Looking good is big business in Africa; reports show that the amount of money being spent on haircare across the continent is rising.
The biggest growth in 2014 was in Nigeria where people spent more than $440 million, the sales of conditioners and relaxers rose 11% since 2013.
Similarly, in South Africa the amount of money spent on haircare increased 7% from 2013 to 2014, and in Kenya consumers spent more than $100 million on haircare, and salon sales were up 8%.
Nigeria leads the way
As the younger population grows in Nigeria, sales of hair care products increase, and are considered to be more essential than many other grooming products.
The rise in usage of the internet and cable TV has influenced many consumers’ thorough the use international celebrities in advertising.
There has also been a rise in demand for men’s products from men in urban areas.
L’Oréal Nigeria lead the market in 2014, the company owns firm favorite Dark & Lovely which is the leading haircare brand in the country.
“There is a wide range of products available in the traditional markets,” says the founder of lifestyle blog, Natural Nigerian. “They are mostly cheap and very few of them are made in Nigeria — most are imported.
“The move towards natural hair has raised a lot of questions and inspired a lot of handmade, better quality, mid to high level products that utilize indigenous ingredients that were overlooked in the past e.g. shea butter, coconut oil, and even our local black soap.”
In the next few years Euromonitor predicts that growth will continue due to urbanization and a swelling middle class. A focus on modern hairstyles that require lots of hair products is a key driver of growth, as fewer people maintain more traditional styles do no require as many products.
What’s driving sales?
In Kenya top haircare manufacturers are using imagery of black women with long straight hair in their advertising to drive sales, aiming to encourage the perception that straight hair is easier to manage and more attractive.
The haircare industry in Kenya is growing for a number of reasons; Kenya’s middle class gaining more disposable income, quality of products is increasing, and there are growing numbers of professional hair care salons.
Products that claim to solve specific hair concerns such as dry hair, thin hair and discoloration are doing well in South Africa.
African American celebrities have driven demand for products that make hair easier to manage in Cameroon. The increase in working women’s authority over their money has made it easier to buy these products, another driving factor is exposure to western culture through magazines and TV.

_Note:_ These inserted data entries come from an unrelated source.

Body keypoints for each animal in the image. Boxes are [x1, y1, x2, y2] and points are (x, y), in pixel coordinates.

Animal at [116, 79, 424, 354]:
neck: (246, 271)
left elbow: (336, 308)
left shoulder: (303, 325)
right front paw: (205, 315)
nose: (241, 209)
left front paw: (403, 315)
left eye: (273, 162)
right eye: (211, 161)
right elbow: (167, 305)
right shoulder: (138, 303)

In 2014 the haircare industry in Algeria grew by 8%, which can be out down to the country’s improved economic conditions.
A growing number of Tunisians have started using styling agents and colorants in the past few years. Hair sales have increased as the economic downturn has caused people to stop visiting salons and start caring for their hair at home.

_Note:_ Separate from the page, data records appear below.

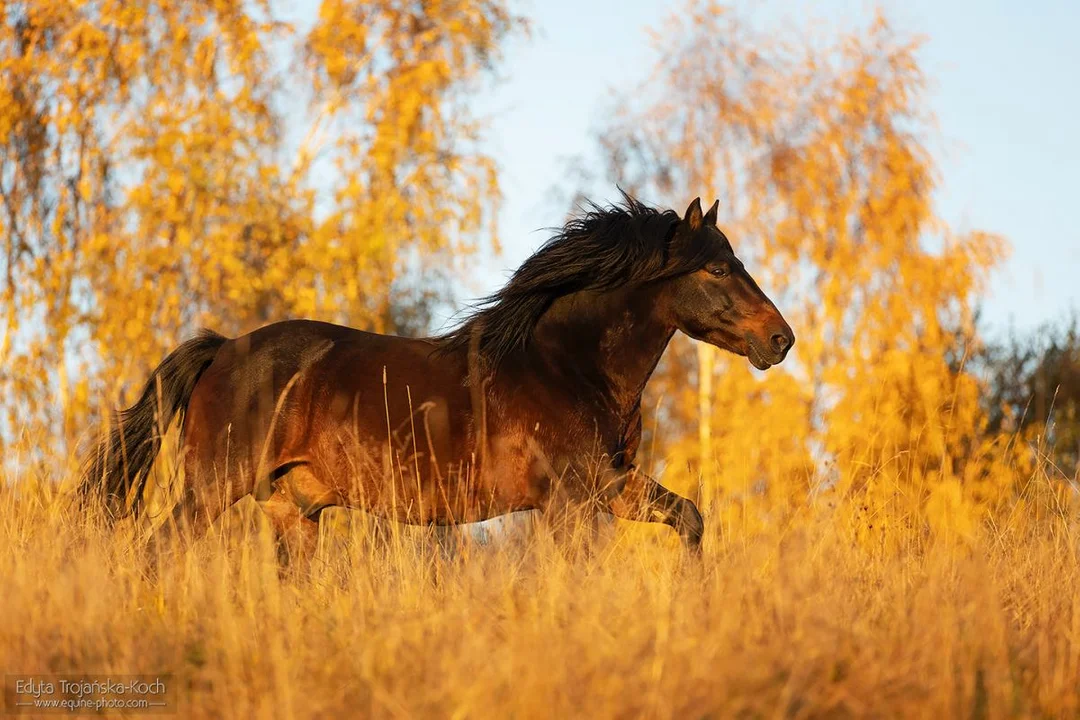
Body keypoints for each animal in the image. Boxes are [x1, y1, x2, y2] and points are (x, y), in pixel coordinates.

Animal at [76, 194, 794, 561]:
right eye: (717, 268)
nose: (779, 340)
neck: (565, 365)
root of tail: (224, 349)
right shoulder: (574, 498)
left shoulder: (611, 487)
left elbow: (690, 518)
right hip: (211, 489)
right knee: (155, 551)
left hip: (293, 512)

Who are the leading brands?
In 2014 leading haircare brands in Kenya included HACO Tiger Brands, L’Oréal East African and PZ Cussons East Africa.
Unilever continues to lead in Cameroon with Soft Sheen Carson Inc close behind.
L’Oréal South Africa continue to lead in this country, followed by Proctor & Gamble, Amka Products and Unilever South Africa.
Foreign companies dominate the market in Algeria, the leading company is L’Oreal Groupe, followed by Unilever Algeria SPA, Proctor and Gamble, Colgate-Palmolive and Laboratoire Venus Sapeco — the only domestic company.
The leading haircare company in Tunisia was Henkel-Alki, it’s strong brands such as Taft, Gliss and Souplesse mean it is likely to continue to be successful in this country.
Euromonitor International suggest that leading brands such as Henkel and Unilever are likely to start offering more products designed especially for men and products that multitask as the demand for value products increases.